On photonics executives, complexity, and margins

Last month's Photonics West went well again. People were in a good mood, including the executives at SPIE’s forum, where I moderated. One topic was “managing complexity.” It sounds like a buzzword, until you think about it.

Take Coherent. It has to manage different kinds of lasers (excimer, CO2, solid-state, diode), selling to different end-user sectors (semiconductors, medical, university research, etc.), in different regions and through different types of sales channels. Edmund Optics is another example. It’s catalog has 26,000 optics and is available in 10 languages. Just managing that complexity is a task. While there are advantages to scale, it also can create some inefficiencies, compared to a small company with a single product and a few customers.
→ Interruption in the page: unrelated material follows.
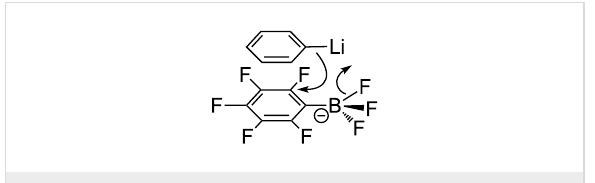
Scheme 10: Interaction between C 6 F 5 BF 3 − and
There can be great advantages to complexity. Clayton Christiansen, the Harvard business guru (he coined “disruptive technologies”), says that the margin in the supply chain goes to where there is the greatest complexity. Google, Apple, and Cisco all manage a lot of the complexity that is in their supply chain. Suppliers of standardized components do not. When specifications are standardized, the customers play the suppliers against each other, and the margin gets razor thin.


Low margin complexity. Sadly, the kind of complexity that our panelists (from Coherent, Edmund Optics, Hamamatsu, IDEX, Jenoptik, Newport, and Trumpf) have to manage is not the high-margin kind. That’s because the customers don’t want to pay to manage that complexity. It’s simply what the suppliers have to do as large companies. In fact, to the extent that the larger suppliers are just federations of smaller business units, a company like Coherent competes with small companies too.


So there you go: larger photonics companies have advantages with their brands and scale efficiencies, but what seemed to be on these executives’ minds was managing the complexity of it all, when they don't get to charge margins for it.